START Dataset extract
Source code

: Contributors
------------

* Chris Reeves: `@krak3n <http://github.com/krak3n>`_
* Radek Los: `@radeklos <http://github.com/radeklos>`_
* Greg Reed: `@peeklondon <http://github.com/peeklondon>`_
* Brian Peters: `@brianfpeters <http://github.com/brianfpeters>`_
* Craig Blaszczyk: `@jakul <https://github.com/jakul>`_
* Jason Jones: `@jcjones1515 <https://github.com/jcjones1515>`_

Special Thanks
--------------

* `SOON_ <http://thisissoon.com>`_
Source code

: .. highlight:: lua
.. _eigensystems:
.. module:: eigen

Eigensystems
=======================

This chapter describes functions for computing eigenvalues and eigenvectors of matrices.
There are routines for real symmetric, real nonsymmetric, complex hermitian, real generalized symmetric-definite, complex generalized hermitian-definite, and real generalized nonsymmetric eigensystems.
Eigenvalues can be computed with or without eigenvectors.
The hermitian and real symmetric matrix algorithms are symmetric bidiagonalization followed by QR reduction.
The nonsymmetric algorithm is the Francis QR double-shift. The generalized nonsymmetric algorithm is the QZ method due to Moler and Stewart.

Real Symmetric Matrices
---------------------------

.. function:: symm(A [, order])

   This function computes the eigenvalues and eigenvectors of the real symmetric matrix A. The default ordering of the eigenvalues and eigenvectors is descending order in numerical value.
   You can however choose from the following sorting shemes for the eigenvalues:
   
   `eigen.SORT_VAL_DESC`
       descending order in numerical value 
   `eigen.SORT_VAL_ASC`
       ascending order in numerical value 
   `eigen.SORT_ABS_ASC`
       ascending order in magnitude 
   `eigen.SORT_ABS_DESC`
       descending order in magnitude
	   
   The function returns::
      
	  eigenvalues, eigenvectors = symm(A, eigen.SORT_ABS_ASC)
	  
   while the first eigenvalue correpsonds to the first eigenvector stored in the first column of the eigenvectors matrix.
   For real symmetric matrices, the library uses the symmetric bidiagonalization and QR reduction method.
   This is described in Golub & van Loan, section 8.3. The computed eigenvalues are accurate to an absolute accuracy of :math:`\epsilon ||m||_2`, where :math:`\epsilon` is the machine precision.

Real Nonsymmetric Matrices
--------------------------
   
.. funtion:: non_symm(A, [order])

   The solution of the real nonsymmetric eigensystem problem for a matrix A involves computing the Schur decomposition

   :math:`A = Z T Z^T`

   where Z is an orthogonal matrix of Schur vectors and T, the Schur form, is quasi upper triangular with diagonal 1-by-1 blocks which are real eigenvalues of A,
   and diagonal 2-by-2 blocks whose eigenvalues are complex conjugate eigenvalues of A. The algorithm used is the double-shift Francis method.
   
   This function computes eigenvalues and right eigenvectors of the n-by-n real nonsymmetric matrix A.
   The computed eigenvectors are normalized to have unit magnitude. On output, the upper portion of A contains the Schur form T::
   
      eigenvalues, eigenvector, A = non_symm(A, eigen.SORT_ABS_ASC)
END Dataset extract
What you need to do >>
Nothing in the records may change; output all of them exactly.

Task response >>
Source code

: Contributors
------------

* Chris Reeves: `@krak3n <http://github.com/krak3n>`_
* Radek Los: `@radeklos <http://github.com/radeklos>`_
* Greg Reed: `@peeklondon <http://github.com/peeklondon>`_
* Brian Peters: `@brianfpeters <http://github.com/brianfpeters>`_
* Craig Blaszczyk: `@jakul <https://github.com/jakul>`_
* Jason Jones: `@jcjones1515 <https://github.com/jcjones1515>`_

Special Thanks
--------------

* `SOON_ <http://thisissoon.com>`_
Source code

: .. highlight:: lua
.. _eigensystems:
.. module:: eigen

Eigensystems
=======================

This chapter describes functions for computing eigenvalues and eigenvectors of matrices.
There are routines for real symmetric, real nonsymmetric, complex hermitian, real generalized symmetric-definite, complex generalized hermitian-definite, and real generalized nonsymmetric eigensystems.
Eigenvalues can be computed with or without eigenvectors.
The hermitian and real symmetric matrix algorithms are symmetric bidiagonalization followed by QR reduction.
The nonsymmetric algorithm is the Francis QR double-shift. The generalized nonsymmetric algorithm is the QZ method due to Moler and Stewart.

Real Symmetric Matrices
---------------------------

.. function:: symm(A [, order])

   This function computes the eigenvalues and eigenvectors of the real symmetric matrix A. The default ordering of the eigenvalues and eigenvectors is descending order in numerical value.
   You can however choose from the following sorting shemes for the eigenvalues:
   
   `eigen.SORT_VAL_DESC`
       descending order in numerical value 
   `eigen.SORT_VAL_ASC`
       ascending order in numerical value 
   `eigen.SORT_ABS_ASC`
       ascending order in magnitude 
   `eigen.SORT_ABS_DESC`
       descending order in magnitude
	   
   The function returns::
      
	  eigenvalues, eigenvectors = symm(A, eigen.SORT_ABS_ASC)
	  
   while the first eigenvalue correpsonds to the first eigenvector stored in the first column of the eigenvectors matrix.
   For real symmetric matrices, the library uses the symmetric bidiagonalization and QR reduction method.
   This is described in Golub & van Loan, section 8.3. The computed eigenvalues are accurate to an absolute accuracy of :math:`\epsilon ||m||_2`, where :math:`\epsilon` is the machine precision.

Real Nonsymmetric Matrices
--------------------------
   
.. funtion:: non_symm(A, [order])

   The solution of the real nonsymmetric eigensystem problem for a matrix A involves computing the Schur decomposition

   :math:`A = Z T Z^T`

   where Z is an orthogonal matrix of Schur vectors and T, the Schur form, is quasi upper triangular with diagonal 1-by-1 blocks which are real eigenvalues of A,
   and diagonal 2-by-2 blocks whose eigenvalues are complex conjugate eigenvalues of A. The algorithm used is the double-shift Francis method.
   
   This function computes eigenvalues and right eigenvectors of the n-by-n real nonsymmetric matrix A.
   The computed eigenvectors are normalized to have unit magnitude. On output, the upper portion of A contains the Schur form T::
   
      eigenvalues, eigenvector, A = non_symm(A, eigen.SORT_ABS_ASC)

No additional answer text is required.